Research and present contexts that involve slope including the mathematics involved (e.g., ramps, roofs, road grade, flow rates within a tube, skateboard parks, ski hills).

Analyze and generalize relationships between slopes in given contexts such as 3:1 and a 1:3 roof pitch or slopes that are usually described by a colour for downhill skiing and snowboarding, and explain implications of each slope including safety and functionality.

Describe conditions under which a slope will be either 0 or undefined and explain the reasoning.

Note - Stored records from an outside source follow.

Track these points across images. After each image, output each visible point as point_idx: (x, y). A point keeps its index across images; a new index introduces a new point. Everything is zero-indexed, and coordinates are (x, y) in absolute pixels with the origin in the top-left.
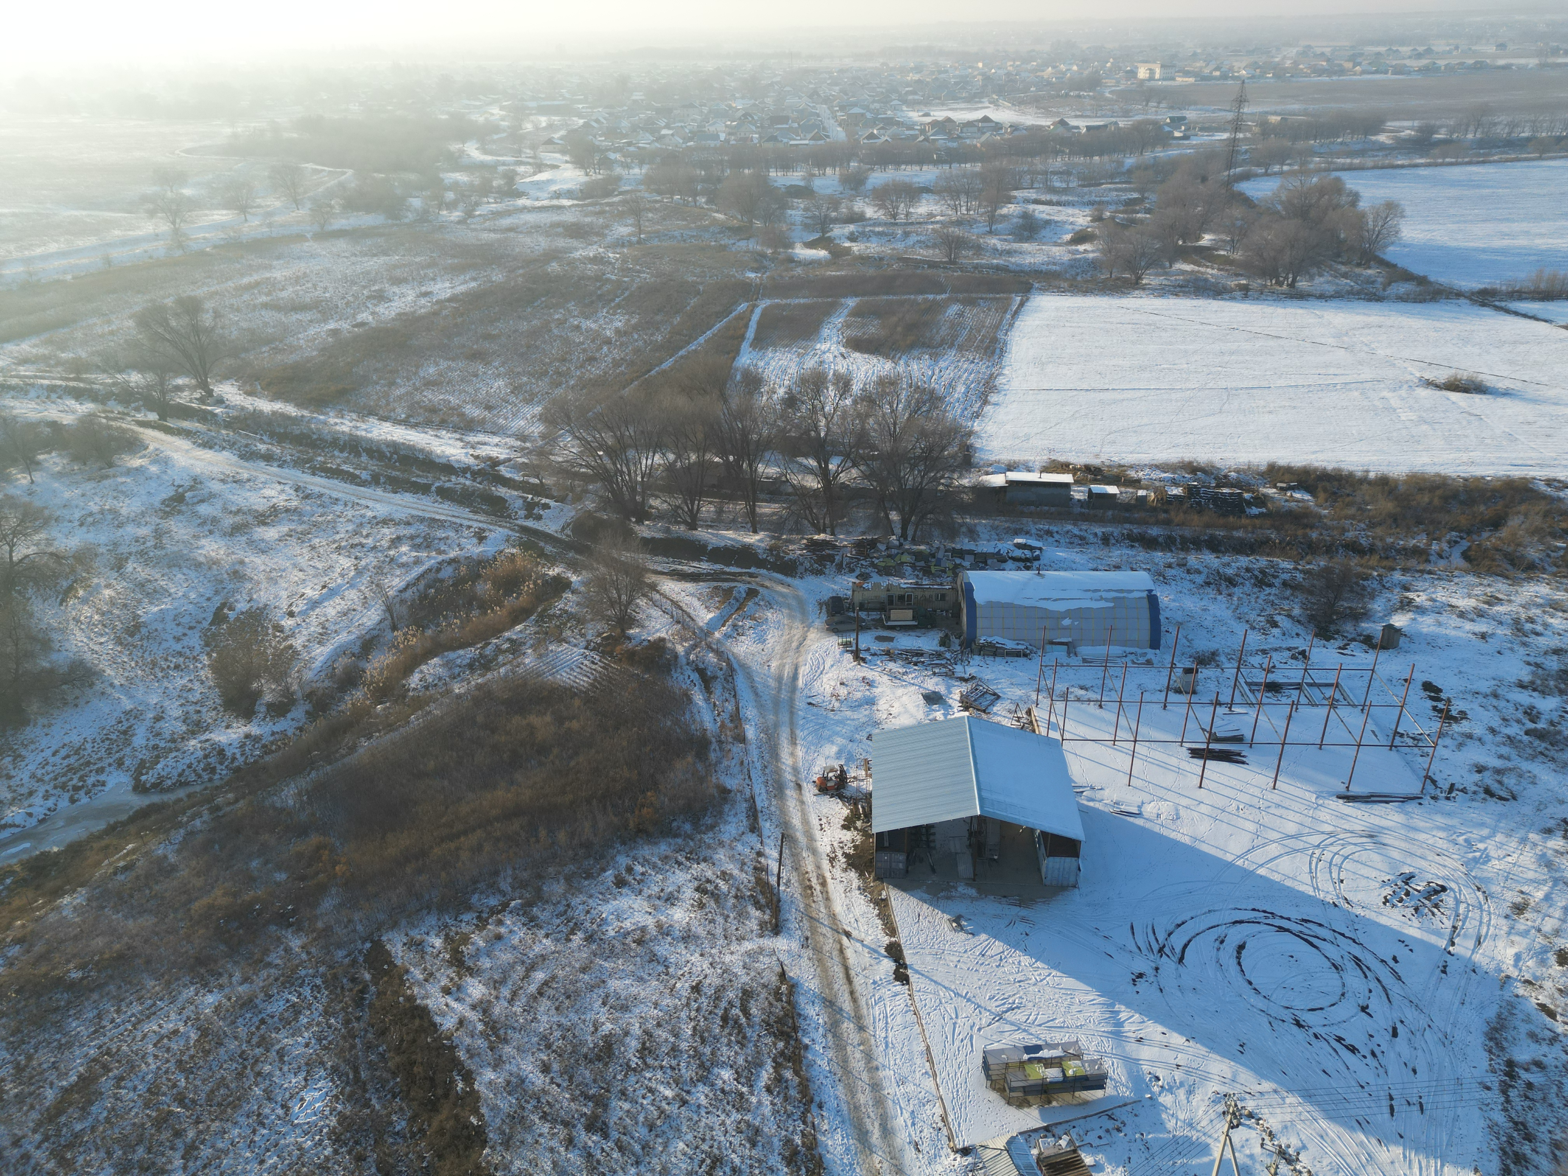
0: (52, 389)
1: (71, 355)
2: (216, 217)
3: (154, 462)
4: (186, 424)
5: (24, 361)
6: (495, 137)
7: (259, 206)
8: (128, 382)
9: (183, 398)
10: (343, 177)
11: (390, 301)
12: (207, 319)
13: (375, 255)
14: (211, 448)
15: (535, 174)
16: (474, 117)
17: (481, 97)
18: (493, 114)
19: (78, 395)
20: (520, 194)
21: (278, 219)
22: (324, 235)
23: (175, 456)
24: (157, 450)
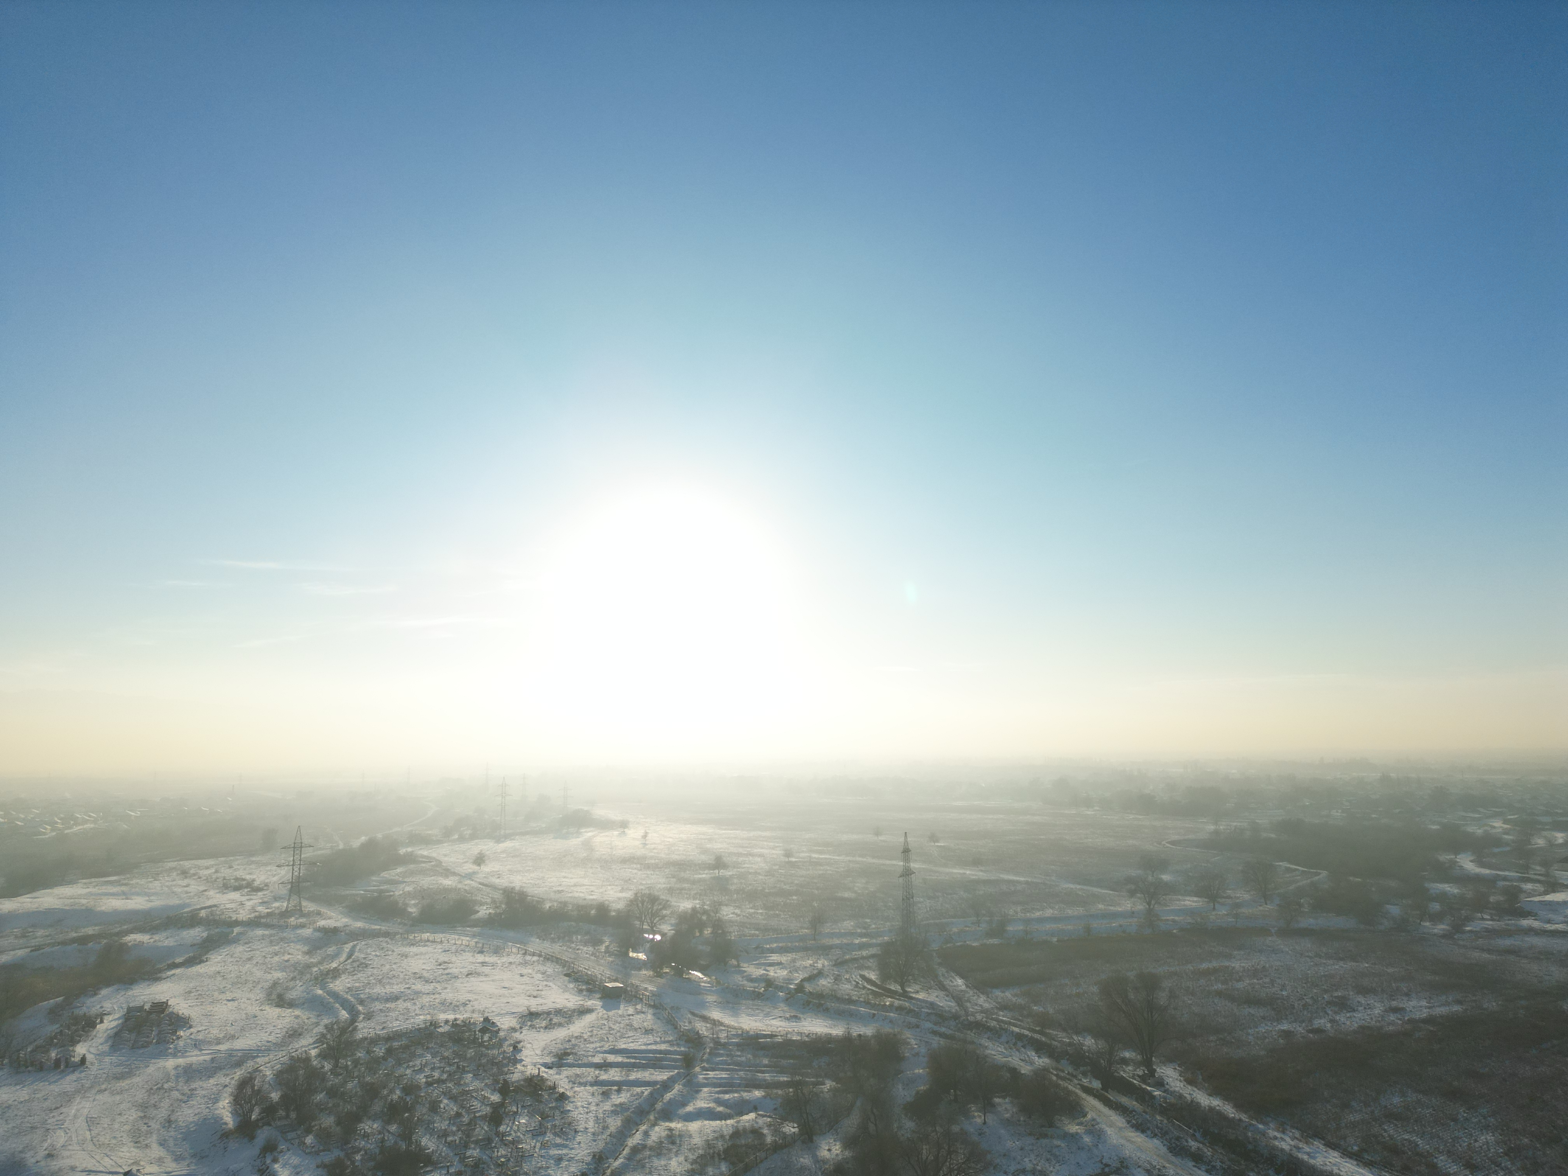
0: (1020, 1037)
1: (1041, 1009)
2: (1187, 903)
3: (1089, 1132)
4: (1125, 1100)
5: (1004, 1007)
6: (1496, 850)
7: (1229, 897)
8: (1083, 1045)
9: (1127, 1072)
10: (1317, 878)
11: (1354, 1011)
12: (1162, 998)
13: (1342, 959)
14: (1143, 1132)
15: (1546, 893)
16: (1470, 829)
17: (1481, 810)
18: (1494, 827)
19: (1040, 1048)
20: (1525, 914)
21: (1245, 911)
22: (1289, 932)
23: (1109, 1131)
24: (1094, 1120)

Critique the statement, "It requires less effort to independently use a wheelchair to climb a ramp of a certain height that has a slope of 1:12 rather than a slope of 1:18."

Justify, using examples and illustrations:

• slope as rise over run
• slope as rate of change.

Analyze slopes of objects, such as ramps or roofs, to determine if the slope is constant and explain the reasoning.

Analyze, generalize, and explain, using illustrations, the relationship between slope and angle of elevation (e.g., for a ramp (or pitch of a roof, grade on a road, slope in pipes for plumbing, azimuth in the sky) that has a slope of 7:100, the angle of elevation is approximately 4 degrees).

Solve situational questions that involve slope or rate of change, verify and explain why solutions are reasonable or not.